What seems so simple is not so simple! In the best of all worlds, the special education students would have a "growth mindset" and would willingly put in the extra time and effort to play catch-up with their regular education peers. Realistically speaking, the opposite is oftentimes the case. The special education students can resent the extra attention and then push back against the extra help. 

I learned that every student is different. Each student has a different capacity for focusing and putting in the effort and the work. We can strive to push students to do their best. However, we have to be sensitive to student capacity at any given time. If we push too hard at the wrong time, the students shut down and we get nowhere or we even go backwards!

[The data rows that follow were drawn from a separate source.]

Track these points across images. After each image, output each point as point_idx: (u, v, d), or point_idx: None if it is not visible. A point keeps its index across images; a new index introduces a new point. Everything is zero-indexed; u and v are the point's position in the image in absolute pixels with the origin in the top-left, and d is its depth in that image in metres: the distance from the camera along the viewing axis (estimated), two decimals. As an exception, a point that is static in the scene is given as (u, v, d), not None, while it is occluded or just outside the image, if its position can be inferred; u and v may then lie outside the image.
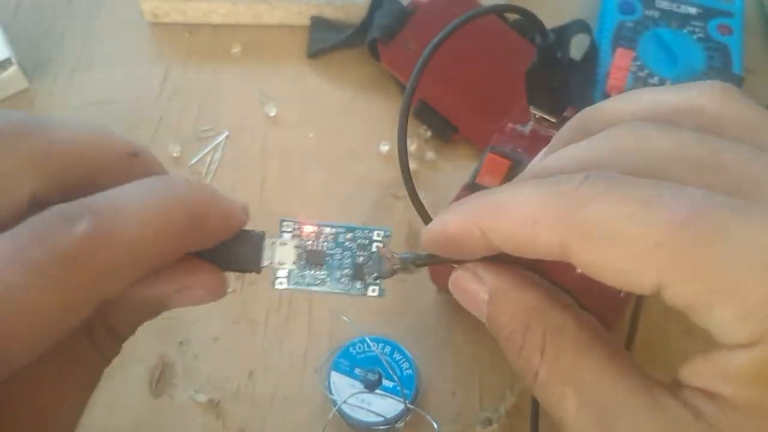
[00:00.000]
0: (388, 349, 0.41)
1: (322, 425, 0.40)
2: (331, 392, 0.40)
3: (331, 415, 0.40)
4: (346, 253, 0.24)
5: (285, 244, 0.24)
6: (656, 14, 0.52)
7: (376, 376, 0.41)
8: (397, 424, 0.40)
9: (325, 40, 0.55)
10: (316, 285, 0.24)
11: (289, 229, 0.24)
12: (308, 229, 0.24)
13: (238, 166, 0.50)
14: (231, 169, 0.50)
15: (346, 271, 0.24)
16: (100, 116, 0.52)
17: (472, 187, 0.41)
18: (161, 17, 0.57)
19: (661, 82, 0.48)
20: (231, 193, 0.50)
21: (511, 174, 0.41)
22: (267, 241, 0.24)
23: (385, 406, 0.40)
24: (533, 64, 0.39)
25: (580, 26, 0.52)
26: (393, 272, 0.24)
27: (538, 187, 0.20)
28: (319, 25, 0.56)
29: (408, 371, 0.41)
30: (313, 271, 0.24)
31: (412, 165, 0.50)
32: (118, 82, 0.54)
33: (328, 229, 0.24)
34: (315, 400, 0.41)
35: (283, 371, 0.43)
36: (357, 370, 0.41)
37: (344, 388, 0.40)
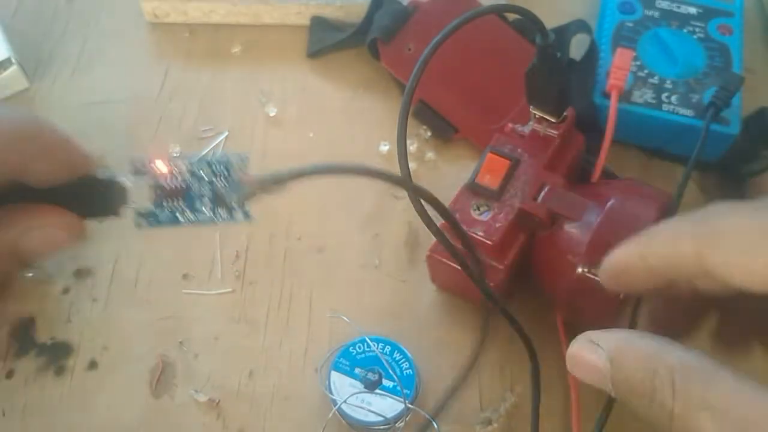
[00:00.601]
0: (388, 349, 0.41)
1: (322, 425, 0.40)
2: (331, 392, 0.40)
3: (331, 415, 0.40)
4: (204, 183, 0.24)
5: (137, 184, 0.24)
6: (656, 14, 0.52)
7: (376, 376, 0.41)
8: (397, 424, 0.40)
9: (325, 40, 0.55)
10: (179, 220, 0.24)
11: (141, 168, 0.24)
12: (161, 166, 0.24)
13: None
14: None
15: (206, 200, 0.24)
16: (100, 116, 0.52)
17: (472, 187, 0.41)
18: (161, 17, 0.57)
19: (661, 82, 0.48)
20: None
21: (510, 174, 0.41)
22: (121, 184, 0.24)
23: (385, 406, 0.40)
24: (533, 64, 0.39)
25: (580, 26, 0.52)
26: (253, 195, 0.24)
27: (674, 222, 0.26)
28: (319, 25, 0.56)
29: (408, 371, 0.41)
30: (173, 207, 0.24)
31: (412, 165, 0.50)
32: (118, 82, 0.54)
33: (182, 163, 0.24)
34: (315, 400, 0.41)
35: (283, 371, 0.43)
36: (357, 370, 0.41)
37: (344, 387, 0.40)
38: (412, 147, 0.51)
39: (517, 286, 0.43)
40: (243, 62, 0.55)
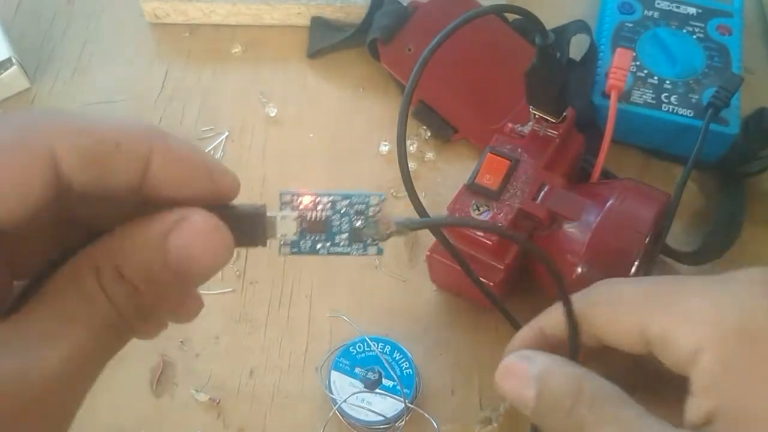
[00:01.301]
0: (388, 348, 0.42)
1: (322, 424, 0.40)
2: (331, 392, 0.40)
3: (331, 415, 0.40)
4: (344, 218, 0.25)
5: (285, 216, 0.25)
6: (656, 14, 0.52)
7: (376, 376, 0.41)
8: (397, 424, 0.40)
9: (325, 40, 0.55)
10: (318, 250, 0.25)
11: (288, 201, 0.25)
12: (306, 199, 0.25)
13: (238, 166, 0.50)
14: (231, 168, 0.50)
15: (345, 235, 0.25)
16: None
17: (472, 187, 0.41)
18: (162, 18, 0.57)
19: (661, 82, 0.49)
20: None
21: (510, 174, 0.41)
22: (269, 215, 0.25)
23: (385, 405, 0.40)
24: (533, 64, 0.39)
25: (580, 26, 0.52)
26: (389, 235, 0.25)
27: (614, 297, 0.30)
28: (319, 25, 0.56)
29: (408, 371, 0.41)
30: (314, 238, 0.25)
31: (412, 165, 0.50)
32: (118, 83, 0.54)
33: (325, 198, 0.25)
34: (315, 399, 0.41)
35: (283, 370, 0.43)
36: (357, 370, 0.41)
37: (344, 387, 0.40)
38: (412, 147, 0.51)
39: (517, 286, 0.43)
40: (243, 62, 0.56)
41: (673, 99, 0.48)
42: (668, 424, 0.25)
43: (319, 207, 0.25)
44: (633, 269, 0.39)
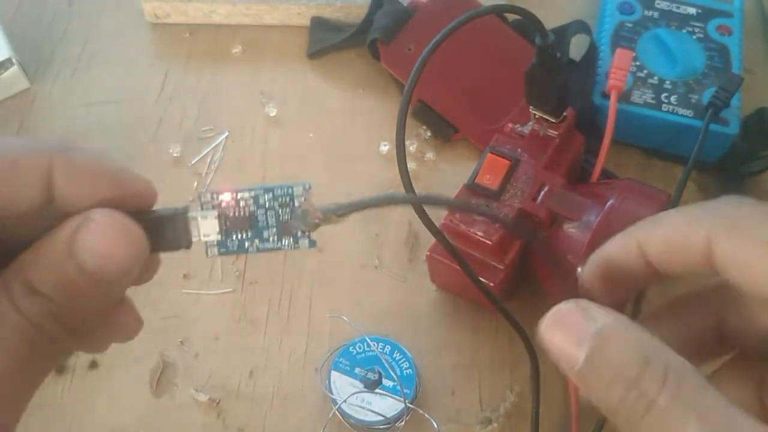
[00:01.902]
0: (388, 348, 0.42)
1: (322, 425, 0.40)
2: (331, 392, 0.40)
3: (331, 415, 0.40)
4: (270, 212, 0.25)
5: (206, 217, 0.25)
6: (656, 14, 0.52)
7: (376, 376, 0.41)
8: (397, 424, 0.40)
9: (325, 40, 0.55)
10: (247, 248, 0.25)
11: (209, 201, 0.24)
12: (226, 197, 0.24)
13: (238, 166, 0.50)
14: (231, 169, 0.50)
15: (273, 230, 0.25)
16: (101, 116, 0.53)
17: (472, 187, 0.41)
18: (162, 18, 0.57)
19: (661, 82, 0.48)
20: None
21: (510, 174, 0.41)
22: (190, 217, 0.24)
23: (385, 405, 0.40)
24: (533, 64, 0.39)
25: (580, 26, 0.52)
26: (317, 225, 0.25)
27: (685, 207, 0.25)
28: (319, 25, 0.56)
29: (408, 371, 0.41)
30: (241, 236, 0.25)
31: (412, 165, 0.50)
32: (118, 83, 0.54)
33: (246, 194, 0.25)
34: (315, 399, 0.41)
35: (283, 371, 0.43)
36: (357, 370, 0.41)
37: (344, 387, 0.40)
38: (412, 147, 0.51)
39: (517, 286, 0.43)
40: (243, 62, 0.56)
41: (673, 99, 0.48)
42: (757, 420, 0.21)
43: (241, 203, 0.24)
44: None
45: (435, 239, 0.38)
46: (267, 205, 0.25)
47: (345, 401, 0.40)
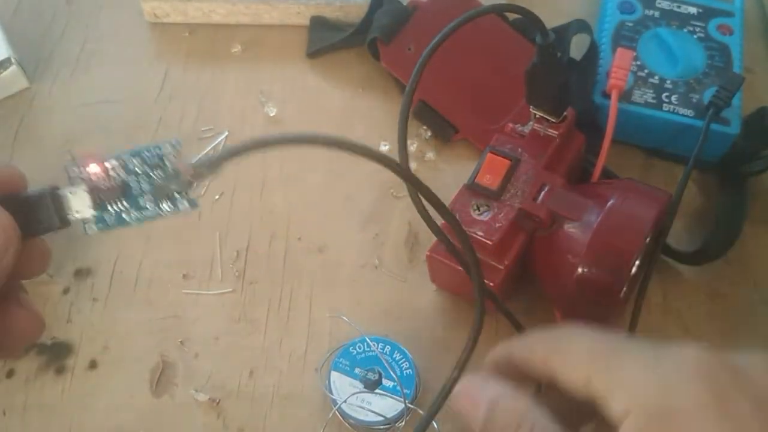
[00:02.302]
0: (388, 349, 0.41)
1: (322, 425, 0.40)
2: (331, 392, 0.40)
3: (331, 415, 0.40)
4: (141, 178, 0.24)
5: (75, 192, 0.23)
6: (656, 14, 0.52)
7: (376, 376, 0.41)
8: (397, 424, 0.40)
9: (324, 40, 0.55)
10: (125, 220, 0.24)
11: (77, 175, 0.23)
12: (93, 168, 0.23)
13: (237, 166, 0.50)
14: (231, 169, 0.50)
15: (148, 196, 0.24)
16: (100, 116, 0.52)
17: (472, 187, 0.41)
18: (161, 17, 0.57)
19: (662, 82, 0.48)
20: (231, 194, 0.50)
21: (510, 174, 0.41)
22: (60, 195, 0.23)
23: (385, 405, 0.40)
24: (533, 64, 0.39)
25: (581, 26, 0.52)
26: (191, 182, 0.24)
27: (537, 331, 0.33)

This process is particularly challenging for a high-achiever like me! I just have to remember that each student is different. It is imperative for me to listen to each student. I can then gauge what the student is capable of doing at that moment in time. I can also gauge how hard I can push that student at that moment in time.

Given that I will undoubtedly continue to make my fair share of mistakes, it never hurts to say, "I am sorry." It never hurts to take responsibility for my mistakes and for me to own those mistakes. Teachers are human. Students appreciate and respond well to these kinds of examples and what it means to "be human."

I have always sensed the importance of "never giving up on a student." My special education experiences really hammered home the significance of that attitude. For one thing, in public education in the United States, schools have an obligation to provide school services to all students. We have no choice but to do our best for every student. The corollary of that is that we should never ever give up on any student. It may take twenty five different approaches. It may take twenty five different strategies. In most cases, one of those is going to work and is going to make a difference in the student's life. 

I think one of the best concepts in education is that of "making thinking visible." One of the ways I do that is to ask a student questions using a response scale of 1-10. "On a scale of 1-10, how motivated are you to be successful in a given class?" 10 is high motivation and 1 is low motivation. "On a scale of 1-10, how confident are you that you can be successful on this assignment or in this class?" 

I have found that it does not work very well to just tell a student, "this work and this class are important, so suck it up and get the work done!" While there may be some truth to that approach, it does not specifically address the roadblocks for the student. What is causing those roadblocks?  Does the student even understand the assignment guidelines and requirements? What is the student's current capacity for doing work? Would another time be better? Has the student had enough to eat? Enough sleep? Life at home? 

There are so many factors that can interfere with student success. My job is to work with the student to identify those factors and then to make a plan that gives the student the greatest opportunity to get to the finish line. Patience, persistence, support, and a never-ending belief in the students will make a big difference!

One of the things I am most proud of is that in 14 years of working in special education at North Eugene High School, I never missed a day due to being sick. I have always taken good care of myself. In addition, I wanted to be there every day for my students so I could do anything and everything I could to help them. I wanted my students to know that we are in this world together, and that I've got their backs!


  1. Hi Roy, What wonderful lessons learned in your years of teaching in the world of special education! The American School would be blessed to have you on their team! Love and hugs, Ty

  2. Hi Bob, I feel like I am in Japan as well as you. Your blog is wonderful. The American school staff and students will love you. We sure miss you at North. The new school, (dubbed by me as the Double N Ranch) isn't and won't be the same without you. I miss you, my friend.